The devastating impact of the coronavirus on the euro zone economy abated a little this month as some government-imposed lockdown measures introduced to contain the spread of the virus were eased, a survey showed. 

Although cases of the virus  are still being reported, countries such as Germany and France have started to reopen parts of their economies. 

Having crashed to what was by far its lowest reading in the survey's nearly 22-year history last month, IHS Markit's Flash Composite Purchasing Managers' Index, seen as a good gauge of economic health, recovered to 30.5 from April's 13.6. 

But while that was much better than the median expectation of 25 in a Reuters poll, it was still a long way from the 50 mark separating growth from contraction. 

"The euro zone saw a further collapse of business activity in May but the survey data at least brought reassuring signs that the downturn likely bottomed out in April," said Chris Williamson, chief business economist at IHS Markit. 

"Second-quarter GDP is still likely to fall at an unprecedented rate, down by around 10% compared to the first quarter.

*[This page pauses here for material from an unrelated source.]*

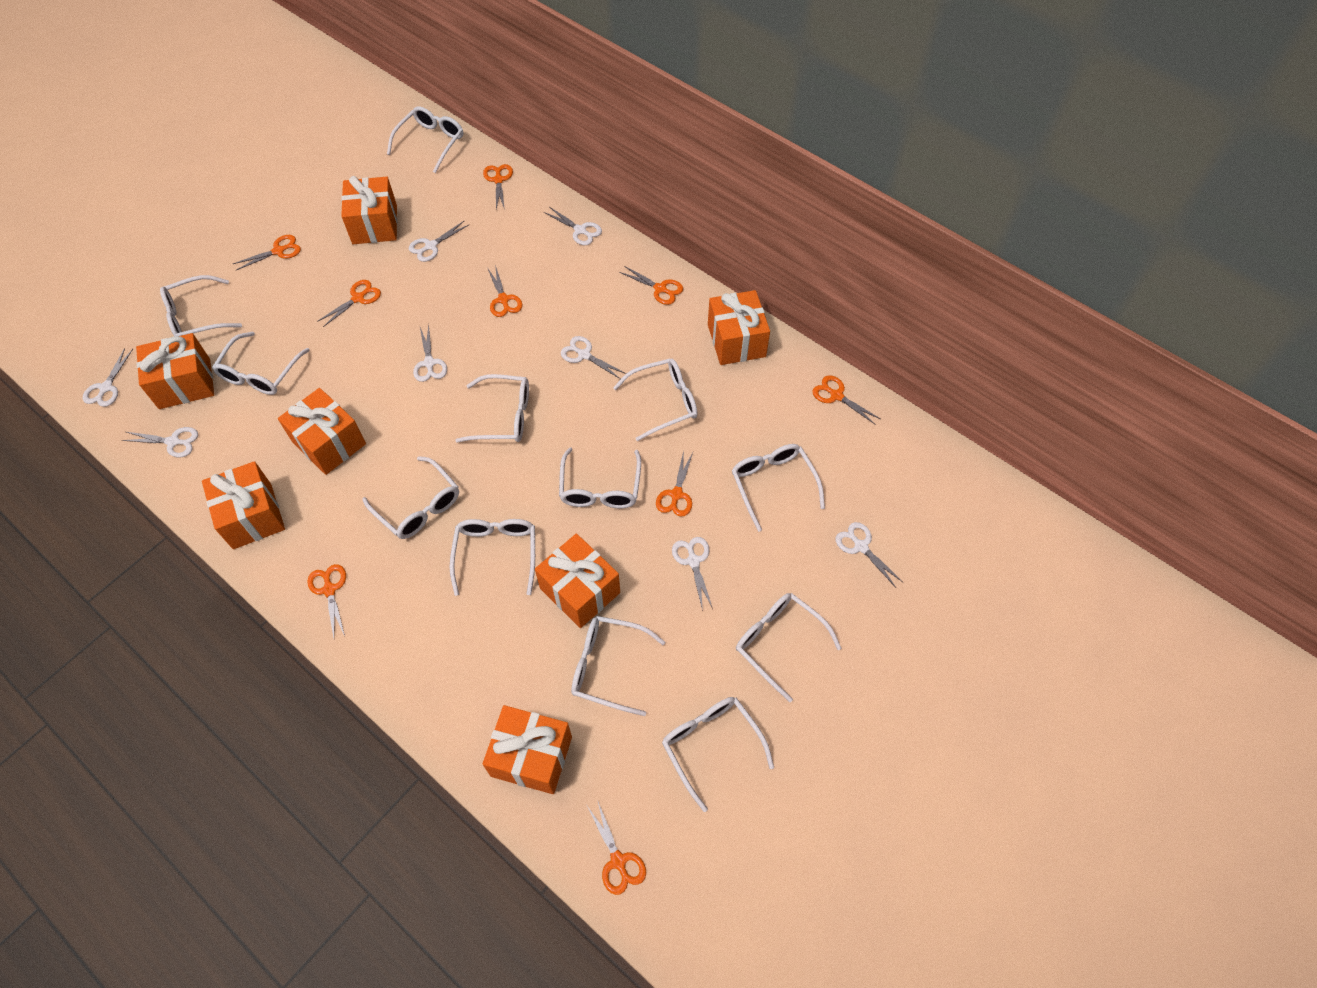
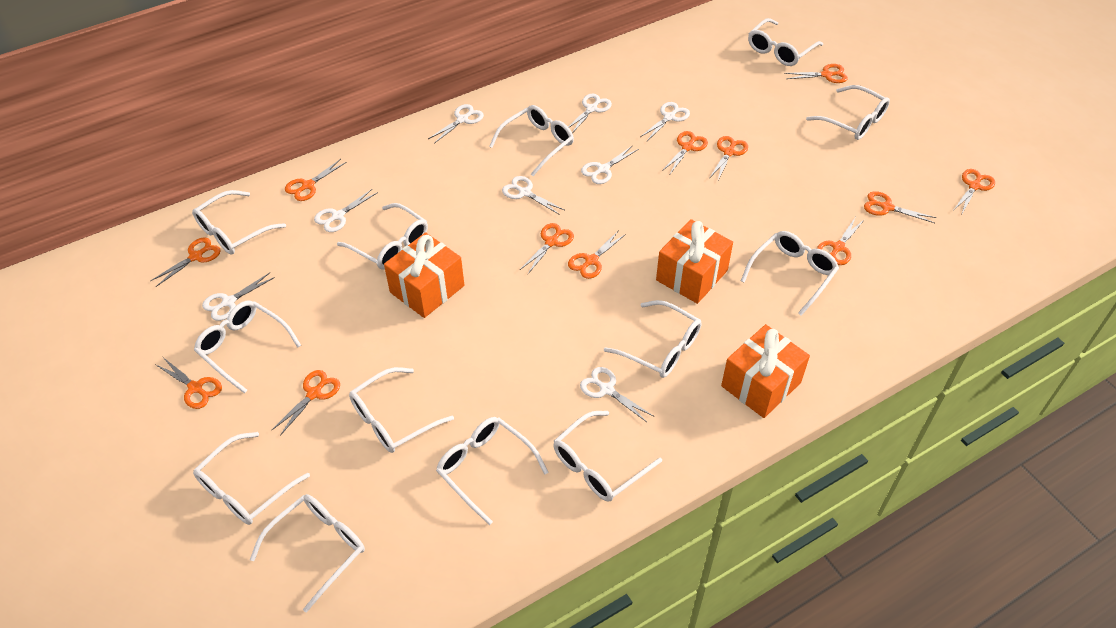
orange gift: [136,333,214,409] [202,461,285,549] [278,388,366,475] [341,176,397,244] [483,705,572,794] [535,534,620,628] [708,290,770,365] = 7 -> [384,232,464,318] [656,219,733,304] [721,324,810,418] = 3
orange scissors: [233,235,301,270] [307,564,346,638] [317,280,381,327] [483,164,513,210] [488,265,523,317] [587,802,646,895] [619,266,683,305] [656,451,693,516] [812,375,880,425] = 9 -> [150,237,221,287] [155,358,222,409] [272,370,340,436] [285,159,346,201] [520,223,574,274] [568,230,626,279] [662,131,708,174] [710,136,748,180] [784,64,848,83] [817,218,865,265] [864,191,937,223] [954,169,995,213] = 12
white glasses: [160,275,242,336] [212,331,310,395] [362,456,459,539] [387,106,463,173] [450,519,535,596] [455,374,529,443] [559,447,641,509] [571,616,665,716] [613,359,698,441] [662,697,774,812] [732,444,825,532] [736,593,842,702] = 12 -> [192,190,286,254] [193,432,310,525] [194,300,301,393] [250,494,365,613] [337,203,428,270] [349,367,454,453] [436,417,548,525] [489,105,574,176] [553,411,662,502] [604,300,701,378] [741,231,839,316] [748,18,823,66] [806,85,890,140] = 13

"But the rise in the PMI adds to expectations that the downturn should continue to moderate as lockdown restrictions are further lifted heading into the summer," he added. 

A Reuters poll last week forecast an 11.3% contraction this quarter. 

With citizens largely told to stay home, demand remained weak and the new business index came in at 28.4, up from April's record low of 13.6.

The ongoing slump comes despite the European Central Bank pledging to buy more than €1 trillion in assets this year and governments outlining hundreds of billions in spending plans to support businesses and households. 

There was an improvement in the battered services sector, which has borne the brunt of lockdown measures. The flash PMI for the bloc's dominant service industry rose to 28.7 from 12, exceeding expectations in a Reuters poll for 25. 

Meanwhile, a manufacturing PMI rose to 39.5 from 33.4, beating expectations for 38. An index measuring output almost doubled to 35.4 from 18.1. 

Services firms cut prices for a third month, possibly giving the ECB room to offer more support. The output prices index remained sub-50 at 43 compared to last month's 40.2. 

With lockdowns easing - and infection rates in the region falling - factory purchasing managers were less pessimistic. The manufacturing future output index climbed to 45 from 36.6.